2. X-rays will not tell you if—or when—it’s going to happen.

You see, there are plenty of very sound horses who have X-rays that would not be considered within the realm of normal, with “normal” being defined as, “What most other horses look like.” Otherwise stated, plenty of very sound horses are blissfully unaware of the precarious state of their X-rays; they go about running, jumping, turning, or prancing just like all of the other horses. The unfortunate fact of the matter is that we—speaking on behalf of everyone who interprets X-rays—have very little idea how or if what we see on X-rays relates to an individual horse’s future.

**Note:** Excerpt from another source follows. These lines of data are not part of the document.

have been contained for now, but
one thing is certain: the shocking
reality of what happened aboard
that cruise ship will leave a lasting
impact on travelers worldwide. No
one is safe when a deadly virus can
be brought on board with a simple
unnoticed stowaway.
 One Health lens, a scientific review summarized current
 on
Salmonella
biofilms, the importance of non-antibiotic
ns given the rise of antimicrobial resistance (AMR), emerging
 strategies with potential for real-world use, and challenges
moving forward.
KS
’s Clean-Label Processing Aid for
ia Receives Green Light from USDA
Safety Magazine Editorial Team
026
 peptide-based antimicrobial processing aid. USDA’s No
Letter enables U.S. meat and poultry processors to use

Let’s look at a couple of examples.

Navicular Bones

It was so easy when I first got out of veterinary school. You took X-rays of the horse’s navicular bone, you saw a few “lollipops” (or channels, or invaginations, or whatever), and BINGO, the horse had navicular disease. However, in the decades since, we’ve come to find out that X-rays are rarely diagnostic for the problem in and of themselves.

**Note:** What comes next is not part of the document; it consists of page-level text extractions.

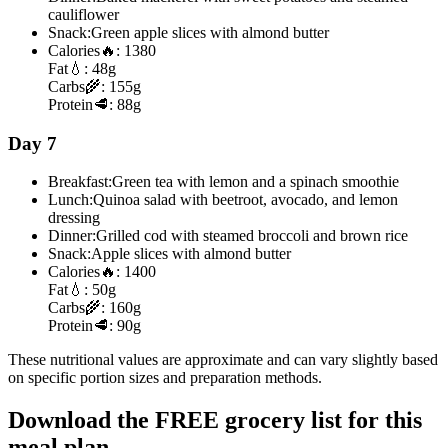
cauliflower
Snack:
Green apple slices with almond butter
Calories
🔥:
1380
Fat
💧:
48g
Carbs
🌾:
155g
Protein
🥩:
88g
Day 7
Breakfast:
Green tea with lemon and a spinach smoothie
Lunch:
Quinoa salad with beetroot, avocado, and lemon
dressing
Dinner:
Grilled cod with steamed broccoli and brown rice
Snack:
Apple slices with almond butter
Calories
🔥:
1400
Fat
💧:
50g
Carbs
🌾:
160g
Protein
🥩:
90g
These nutritional values are approximate and can vary slightly based
on specific portion sizes and preparation methods.
Download the FREE grocery list for this
meal plan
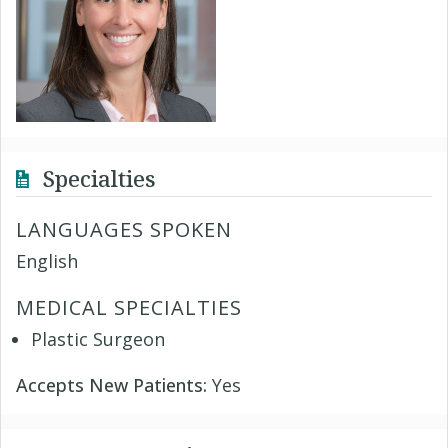
Specialties
LANGUAGES SPOKEN
English
MEDICAL SPECIALTIES
Plastic Surgeon
Accepts New Patients:
Yes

Furthermore, we’ve come to learn that in horses that are otherwise clinically sound, they don’t have predictive value, that is, you can’t (or at least shouldn’t) take X-rays of a horse’s front feet and get some insight into how the horse’s feet are going to hold up in the future; it’s way more complicated than that. In fact, it’s been shown that even though Warmbloods tend to have more “changes” in their navicular bones than do Thoroughbreds, they tend not to be as lame and at least two studies (including one that I did in 1994) have shown that X-rays of a normal horse’s navicular bone won’t tell you if he’s going to go lame at some time down the road.

Hocks

Horse hocks are very complicated joints. Normal horses can have all sorts of bumps, points, and edges. Plus, with all of the nooks and crannies in the horse’s hock joint, X-rays that are even a little bit off of normal alignment can cause some pretty interesting artifacts. It’s also been shown that horses with hocks that are significantly changed from normal are still able to compete at their expected level. In addition, when horses are lame in their hocks, there doesn’t seem to be any association between the duration and degree of lameness and X-ray findings. 

I could go on. For example, horses that have fragments in their first phalanx (pastern) seem to go on trotting just as fast as their unfragmented cohorts, blissfully unaware of the X-ray abnormalities that lurk beneath the surface.

Backs

In human medicine, back X-rays are one big can of worms. That is, some people with terrible back pain have very nice looking X-rays, while some people who have no back pain at all have X-rays that would scare even the most experienced radiologist.

It’s the same thing in the horse world. Back X-rays (which seem to be somewhat in vogue now) can look just as “bad” in normal horses as they can in horses with back pain. In clinically normal horses there’s been no correlation made between back X-rays and any future problems. Nevertheless, some earnest sellers of horses get the unpleasant news that their horse isn’t going to be sold—or that they will have to reduce the price—because of some “problem” identified in the horse’s back. It’s a sad state of affairs, really. A prepurchase exam should be different from a psychic reading.

So why take X-rays when you’re doing a prepurchase exam?

Yeah, well, that’s a question, isn’t it? In my opinion, there are mostly two reasons.

But as for telling, “How he’s going to do?” Not so much. Even in yearling Thoroughbred racehorses—where repositories of X-rays are a staple of sale barns, examined by dozens of veterinarians, there’s very little evidence to help guide purchase decisions when X-ray abnormalities are found.

Bottom line?

The bottom line, when it comes to taking X-rays of a horse during a prepurchase examination, is that X-rays have to be interpreted in light of how the horse looks. You have to ride the horse—you can’t ride the X-rays. If your veterinarian does see “something” on an X-ray of an otherwise normal horse, it’s pretty much impossible to tell what it means for the horse’s future.

If you find a horse that you really like, and he’s got a long history of soundness, and he whinnies every time he sees you, I guess it’s OK if you don’t buy him because he’s got a rough spot on an X-ray somewhere. But you might also be passing on your new best friend for no real reason.